Review of Coloe, Mary L. “Raising the Johannine Temple (John 19.19-37).”

Coloe, Mary L.  “Raising the Johannine Temple (John 19.19-37).”  Australian  Biblical Review 28 (2000): 47-58.  [Israel/Herod/New Temple]

Review:  In this article Johannine scholar Mary Coloe adopts and promotes the popular Christian temple “replacement theology.”  She argues that the passage found in John 2:19 at the conclusion of the temple cleansing “action” wherein Jesus says that they will destroy the temple and in three days he will rebuild it, is important to the “plot” of John’s gospel.  John goes to the trouble to tell his readers that Jesus was referring to the destruction of his own body.

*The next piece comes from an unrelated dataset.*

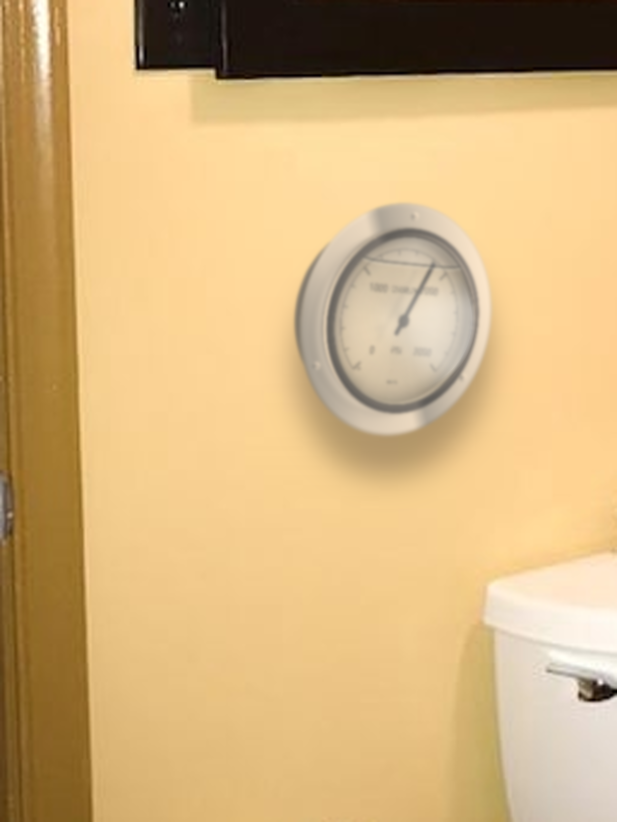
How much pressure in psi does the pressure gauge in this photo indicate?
1800 psi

She next shows how Jesus is viewed as the “temple’ throughout John’s gospel and highlights several episodes which she argues confirm this idea.  John 1:14 speaks of Jesus “tabernacling” among men–which she takes to mean that Jesus is now the “presence of God” among them–in other words he is the temple.  There may be an important allusion in the story of Jesus with the woman at the well in John 4, where Jesus sitting on the well suggests the temple above the symbolic waters of creation and the following discussion that Jesus is the source of water springing up to everlasting life.  This recalls, Coloe tells us, Ezekiel’s image of water coming from underneath the “eschatological” temple.  Most importantly, Jesus’ final discourse in John discusses the Father’s house, a phrase which Coloe tells us is used in the Old Testament not to refer to buildings, but to one’s household.  Consistent with this idea Chapter 14 of John refers to a series of intimate “indwelling” relationships between Jesus, the Father, and the people.

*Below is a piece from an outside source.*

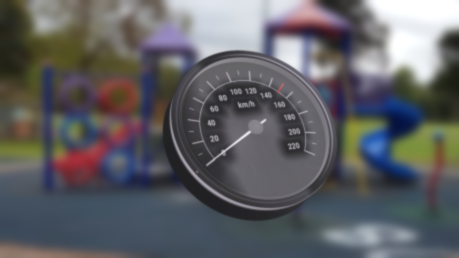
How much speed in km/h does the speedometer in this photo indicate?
0 km/h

For Coloe three elements of John’s “passion story” show Jesus to be the royal eschatological temple builder.  The title on his cross she argues, is just that, a Messianic title referring to his role as temple builder.  Moreover, the commendation of Mary to the care of John at the foot of the cross creates a new household and relationship for both, which Coloe says is extended to people in general because of the specific way in which John is describing these relationships.  Finally, Jesus’ statement on the cross that he was giving up his spirit is not to be understood as a declaration of his death, but actually refers to his handing on or bequeathing the Spirit to the people.  In this sense the presence of Deity will remain among the people as they have the “Spirit-Paraclete” with them.  Thus, while the soldiers are destroying his body on the cross he has been establishing the church as the new temple.  Holy space has become “christified” and expanded.

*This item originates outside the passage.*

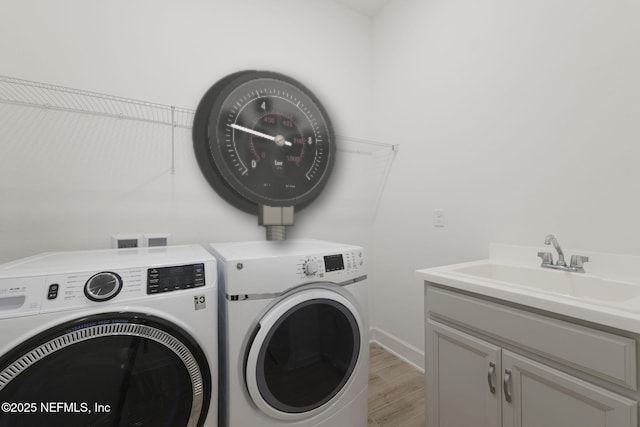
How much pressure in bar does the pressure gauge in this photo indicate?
2 bar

Two important points, one, her casual  dismissal in a footnote of Jesus’ statement about rebuilding the temple in “three days” suggesting it “may simply be a means of referring to a short space of time…” and no discussion of the role of resurrection at the end of those three days, raises some questions about how well her theory accounts for all the evidence.  Moreover, she seems to too quickly accept Jacob Neusner’s idea that the “cleansing” in John 2 “represents an act of the rejection of the most important rite of the Israelite cult”–i.e., sacrifice, rather than considering that Jesus was “fulfilling” that portion of the law of Moses.  However I cannot hold her responsible for not totally understanding this the way a Latter-day Saint would based on teachings in modern revelation and from Joseph Smith.